**EXERCISE OBJECTIVE**:
Name the five players involved in the trade described in the Dodgers–Braves trade article below, using the surnames the article gives them.

Dodgers Trade Debt to Braves in Exchange for Debt

Every Friday, for a couple of hours, I host a FanGraphs live baseball chat. Yesterday, I held my first chat in the aftermath of the winter meetings. The previous Friday, I held my last chat before the winter meetings. Within that chat, here’s a question that popped up:

We might never know Tom’s true identity. But, Tom, if that is your real name — good going. You came awfully close.

With five players involved, this is a big trade for two teams to make. But then, if we’re going to be realistic, this isn’t about the players at all. This is a swap of money, or, more accurately, this is a swap of debt. There is short-term debt, and there is shorter-term debt.

To put it all together, for ease:

Dodgers get

Braves get

By name value, this could look like a blockbuster. Kemp is a two-time All-Star, and once finished as an MVP runner-up. Gonzalez is a five-time All-Star, and he’s been one of the better first basemen of his era. Not that long ago, the Dodgers gave McCarthy $48 million as a free agent. They also gave Kazmir $48 million as a free agent. There’s a lot of baseball history here. These players, combined, have made hundreds, if not thousands of headlines.

But Gonzalez is already a free agent. The Braves designated him for assignment so fast that it was part of the initial press release. Kemp is unlikely to play a game for the Dodgers, since they’re already looking to flip him, if not drop him outright. Kazmir didn’t pitch in the majors this past season. McCarthy did, but he threw just 92.2 innings. Culberson batted all of 15 times before making the playoff roster because Corey Seager was hurt. All of these players combined for a 2017 WAR of +0.7. It was all thanks to McCarthy, and his 16 adequate starts.

In other words, this is a baseball trade, sure, but it’s not the kind of baseball trade you dream up as a teenager. It’s not the kind of baseball trade you can identify as a turning point in a team’s run to a championship. We’re used to examining trades by looking at the talent. To examine this trade, you just have to look at the contracts. The Dodgers are taking mostly dead money for 2018 and spreading it out over the next two years. The Braves, in turn, are doing the opposite of that. That’s the bulk of it, and anything the Braves get on the field is gravy.

You can imagine it was the Dodgers who instigated this. Gonzalez was basically out of a job. And the Dodgers have wanted to drop payroll below the 2018 competitive-balance-tax threshold, of $197 million. The Dodgers have gone over the threshold five years in a row, meaning they’ve had to face some of the stiffest penalties. The Dodgers have been paying a minimum of a 50% tax on the overage. Dropping below the threshold for one season would reset the overage penalty to 20%. For the Dodgers, there would be millions of dollars at stake.

So here’s how this works. Gonzalez’s 2018 salary belongs to the Braves now. Then his contract is up. The same is true for McCarthy, and the same is true for Kazmir. Culberson does come with some years of team control. The Dodgers are also sending the Braves $4.5 million. And Kemp’s 2018 salary now belongs to the Dodgers. So does Kemp’s 2019 salary. In each year, he’s due $21.5 million.

**DATA SHOWN**:

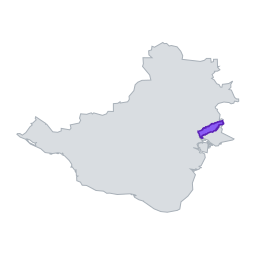 Almeirim, Pará, Brazil shown in context, rotated 89°
{"feature_id": "56859067B32800664380983", "entity_name": "Almeirim", "entity_type": "district", "adm_level": 2, "iso_a3": "BRA", "parent_name": "Brazil", "parent_adm1": "Pará", "projection": "equal_earth", "projection_center": [-53.769, 0.405], "detail": "fine", "context": "in_parent", "style": "filled", "palette": "violet", "viewbox_px": 256, "rotation_deg": 89, "n_neighbors": 0, "source": "geoboundaries", "source_scale": "gbopen_adm2", "svg_char_len": 7067}
<svg xmlns="http://www.w3.org/2000/svg" viewBox="0 0 256 256"><g transform="rotate(89 128 128)"><path d="M73.7,40.3L76.0,43.0L78.9,41.7L79.8,43.5L81.4,41.0L85.3,38.5L86.2,36.2L88.7,34.9L88.9,33.4L86.0,32.8L85.3,26.5L82.9,22.5L86.2,24.5L89.1,24.4L91.2,26.5L91.9,24.0L99.3,20.9L100.9,18.9L100.9,16.9L103.1,16.8L103.7,17.7L103.0,21.0L105.0,21.8L105.6,24.5L104.3,26.5L103.7,31.7L105.1,37.3L108.6,40.5L110.1,40.0L110.9,38.2L112.2,38.6L116.2,35.7L121.2,36.6L120.4,34.3L121.2,32.7L122.2,33.4L125.5,32.3L129.2,35.1L130.7,33.7L134.2,34.7L140.8,22.2L141.8,23.5L144.0,35.0L145.1,36.8L147.3,37.8L147.6,40.7L143.9,46.2L141.6,48.0L138.5,55.5L135.5,56.6L138.7,56.8L143.2,53.0L144.1,57.8L145.4,59.3L150.1,57.7L148.7,63.1L150.6,58.7L152.7,56.2L153.8,57.0L154.3,56.2L153.9,54.2L155.3,51.8L159.0,51.3L166.9,55.5L167.5,57.6L168.6,56.1L170.4,57.7L170.9,59.5L169.9,60.8L170.3,61.4L171.3,60.2L171.6,61.4L170.7,62.6L170.1,66.3L171.3,64.8L172.2,62.0L172.4,64.0L175.9,61.4L184.2,64.6L190.8,64.3L197.2,69.3L202.8,76.3L209.9,77.6L211.2,80.1L212.9,90.2L212.1,96.7L209.3,103.3L201.5,114.1L201.5,113.3L200.0,118.2L197.5,122.5L196.4,123.1L195.6,121.2L194.9,122.2L193.8,126.8L194.3,139.9L192.8,147.4L192.9,150.4L190.7,153.6L189.9,161.1L184.7,170.5L184.4,174.8L181.3,176.5L179.8,180.1L176.0,180.2L175.2,178.9L174.9,180.4L168.9,180.7L169.2,182.0L165.4,184.9L163.3,184.9L159.5,187.3L154.8,191.8L153.8,193.9L153.0,193.1L152.7,194.1L151.6,193.6L153.0,194.9L151.9,196.3L151.5,198.6L152.2,203.8L151.1,211.3L147.2,215.6L142.3,225.9L137.7,230.5L137.6,229.0L140.8,227.1L143.7,221.5L143.8,220.5L141.9,221.1L140.8,219.3L141.4,221.1L140.8,223.2L138.0,226.6L137.1,229.3L137.4,230.8L135.2,236.0L132.3,239.2L131.7,238.7L131.7,236.1L133.3,233.8L130.8,230.2L125.1,226.0L123.3,223.7L121.7,224.9L121.5,223.3L118.3,219.7L116.7,220.6L115.1,220.1L122.0,210.2L122.9,210.3L122.7,209.3L130.5,203.3L131.1,198.4L129.7,194.8L127.2,194.8L128.8,186.3L127.2,185.0L123.9,185.7L122.2,176.8L119.5,175.2L117.4,176.3L113.0,175.1L113.6,169.1L112.2,164.4L113.4,163.4L112.3,162.0L114.9,153.3L113.5,149.3L111.0,147.7L111.2,142.3L103.4,142.2L103.1,137.7L101.6,135.5L102.9,135.4L101.8,127.9L99.4,126.2L96.3,126.4L90.8,121.5L84.9,120.1L82.4,117.4L80.6,113.2L80.5,104.3L75.4,105.4L66.7,112.4L64.1,111.5L58.0,111.8L58.2,102.7L55.3,105.8L51.2,106.0L50.3,103.1L46.7,102.6L47.7,100.1L43.1,91.7L44.3,90.3L44.1,87.9L46.7,85.4L46.3,83.2L47.7,77.5L52.2,73.9L56.7,72.0L60.3,72.7L62.7,54.5L61.7,50.5L59.8,48.3L59.9,44.1L63.8,43.7L63.1,41.4L60.8,41.3L60.8,37.5L68.1,37.4L68.0,35.9L69.1,37.3L71.4,35.1L72.7,37.5L72.8,40.6L73.7,40.3ZM146.1,48.2L154.1,49.3L152.2,55.7L150.7,55.8L150.5,56.9L149.3,56.4L148.0,58.0L144.9,58.0L143.8,54.8L144.6,54.0L143.7,52.8L144.3,49.1L146.1,48.2ZM139.2,55.9L140.4,51.3L141.7,50.7L141.6,53.5L139.2,55.9ZM148.3,45.9L147.5,47.6L145.7,47.3L146.0,46.2L148.3,45.9ZM145.5,44.0L145.2,47.6L144.4,47.2L145.5,44.0ZM149.6,48.2L148.4,48.4L147.9,48.1L149.3,47.0L149.6,48.2ZM144.3,48.3L143.1,49.4L142.6,48.8L143.5,47.8L144.3,48.3ZM146.5,45.2L145.9,44.5L146.9,43.8L147.0,44.4L146.5,45.2ZM145.8,36.2L145.1,36.3L145.0,35.0L145.6,35.0L145.8,36.2ZM152.5,206.9L152.2,205.8L152.8,204.9L152.9,205.2L152.5,206.9ZM166.1,184.5L166.2,185.7L165.4,185.4L166.1,184.5ZM152.2,199.4L151.8,198.8L152.4,198.1L152.5,198.4L152.2,199.4ZM171.1,64.0L170.6,65.3L171.1,63.4L171.1,64.0ZM195.9,123.3L195.1,123.7L195.7,122.7L195.9,123.3ZM171.1,181.2L170.3,181.6L170.1,181.4L170.6,180.8L171.1,181.2ZM194.6,125.7L194.2,126.4L194.1,125.9L194.6,125.7ZM169.0,54.9L169.0,55.7L168.8,55.6L169.0,54.9Z" fill="#d9dde1" stroke="#a8b0b8" stroke-width="1"/><path d="M126.0,45.3L126.2,45.5L126.3,45.6L126.5,45.7L126.7,46.0L126.8,46.3L126.9,46.7L127.0,46.8L127.1,46.7L127.4,47.0L127.9,47.0L128.0,47.3L128.0,47.5L128.0,47.9L127.9,48.0L127.8,47.9L127.9,48.1L127.8,48.3L128.0,48.4L128.0,48.5L128.1,48.8L128.0,49.0L128.2,49.3L128.3,49.4L128.3,49.6L128.3,49.8L128.3,50.0L128.2,50.1L128.2,50.3L128.3,50.3L128.6,50.4L128.8,50.4L128.8,50.6L129.0,51.0L129.1,50.9L129.1,51.1L129.4,51.1L129.6,51.2L129.6,51.4L129.4,52.1L129.3,52.3L129.2,52.4L129.3,52.6L129.6,52.8L129.9,53.3L130.1,53.3L130.6,53.1L131.0,53.3L131.1,53.5L131.1,53.9L131.3,54.1L131.3,54.5L131.6,54.7L131.7,54.8L131.9,55.4L132.0,55.8L132.1,56.1L132.1,56.3L132.2,56.5L132.4,57.0L132.5,57.4L132.5,57.8L132.7,57.7L132.8,57.9L133.0,57.8L133.6,58.0L133.9,57.9L134.0,57.8L134.1,57.7L134.3,57.3L134.4,57.2L134.9,57.1L135.5,56.8L136.7,56.7L136.9,56.5L137.2,56.4L137.4,56.2L137.9,56.1L138.2,56.0L138.5,55.9L138.9,55.4L138.9,55.2L139.0,54.8L139.2,54.6L139.4,54.5L139.4,54.2L139.3,54.3L138.9,54.3L138.8,54.1L138.7,54.3L138.6,54.1L138.5,54.3L138.3,54.4L138.2,54.4L138.2,54.5L138.1,54.8L138.0,54.7L138.0,54.4L137.9,54.2L137.7,54.1L137.4,54.1L137.2,54.1L136.9,53.7L136.7,53.6L136.6,53.4L136.6,53.2L136.6,52.9L136.7,52.7L136.5,52.4L136.4,52.4L136.2,52.5L136.1,52.4L136.2,52.1L136.3,51.9L136.3,51.7L136.2,51.4L136.2,51.2L136.2,50.9L135.9,50.9L135.8,51.0L135.7,51.0L135.5,50.7L135.4,50.4L135.4,50.2L135.5,50.0L135.4,49.8L135.5,49.5L135.4,49.3L135.2,49.1L135.1,48.9L134.8,48.6L134.7,48.4L134.4,48.3L134.2,47.8L134.2,47.4L134.0,47.2L134.0,46.9L133.9,46.6L133.7,46.4L133.6,46.2L133.6,45.8L133.5,45.6L133.3,45.3L133.4,45.1L133.4,44.9L133.4,44.7L133.4,44.4L133.4,44.1L133.6,43.8L133.6,43.5L133.5,43.4L133.4,43.2L133.2,43.0L133.2,42.9L132.9,42.7L132.3,42.1L132.3,41.8L132.2,41.7L132.2,41.4L132.1,41.2L132.1,40.9L132.2,40.7L132.3,40.8L132.3,40.7L132.2,40.2L132.2,40.3L132.0,40.2L131.8,40.4L131.7,40.4L131.8,40.1L131.7,40.0L131.6,39.9L131.8,39.8L131.7,39.7L131.3,39.6L131.2,39.6L131.3,39.5L131.3,39.4L131.2,39.3L131.2,39.5L131.1,39.4L131.1,39.2L130.9,39.1L131.0,39.3L130.9,39.3L130.7,39.3L130.6,39.2L130.6,39.3L130.4,39.4L130.2,39.3L130.3,39.1L130.2,39.1L130.0,38.9L129.9,38.9L129.7,38.9L129.7,38.7L129.5,38.8L129.4,38.7L129.4,38.8L129.4,38.6L129.3,38.4L129.2,38.4L129.3,38.2L129.2,38.2L129.1,37.9L128.9,37.8L128.9,38.0L128.9,37.8L128.7,37.8L128.7,37.7L128.5,37.4L128.4,37.4L128.2,37.3L128.2,37.2L128.0,37.3L128.0,37.2L127.9,37.2L127.7,37.2L127.6,37.3L127.4,37.1L127.2,37.1L127.3,37.1L127.2,37.1L126.9,37.1L126.7,37.2L126.5,36.9L126.5,36.7L126.4,36.4L126.4,36.1L126.5,36.0L126.4,35.9L126.3,35.7L126.2,35.6L126.2,35.4L126.2,35.2L126.3,34.8L126.4,34.7L126.2,34.2L126.3,34.0L126.2,33.8L125.9,33.4L125.9,33.2L125.7,32.8L125.6,32.4L125.4,32.3L124.9,32.7L124.6,32.5L124.4,32.8L124.0,32.8L123.8,33.0L123.7,33.3L123.5,33.2L123.2,33.2L123.1,33.3L122.9,33.3L122.9,33.2L122.6,33.3L122.3,33.3L122.5,34.1L122.7,34.5L122.8,34.8L122.7,34.9L122.7,35.0L122.8,35.1L123.0,35.2L123.0,35.3L123.2,35.5L122.8,36.0L122.8,36.4L123.0,36.5L123.3,36.7L123.4,36.8L123.5,37.1L123.4,37.3L123.5,37.6L123.5,37.8L123.5,38.0L123.4,38.2L123.4,38.3L123.6,38.5L123.7,38.4L123.8,38.5L123.8,38.8L123.9,39.0L124.0,39.4L124.1,39.5L124.3,39.7L124.3,39.8L124.3,40.1L124.2,40.2L124.2,40.3L124.4,40.4L124.5,40.5L124.5,40.9L124.4,41.1L124.8,41.3L125.1,41.5L125.0,41.9L125.0,42.1L125.2,42.3L125.3,42.4L125.2,42.7L125.3,42.9L125.2,43.2L125.1,43.3L125.2,43.5L125.1,43.8L125.4,44.0L125.5,44.1L125.3,44.5L125.7,44.6L126.0,44.7L126.0,45.0L126.0,45.3Z" fill="#8b5cf6" stroke="#5b21b6" stroke-width="1.5"/></g></svg>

**SOLUTION BELOW**:
Kemp, Gonzalez, McCarthy, Kazmir, Culberson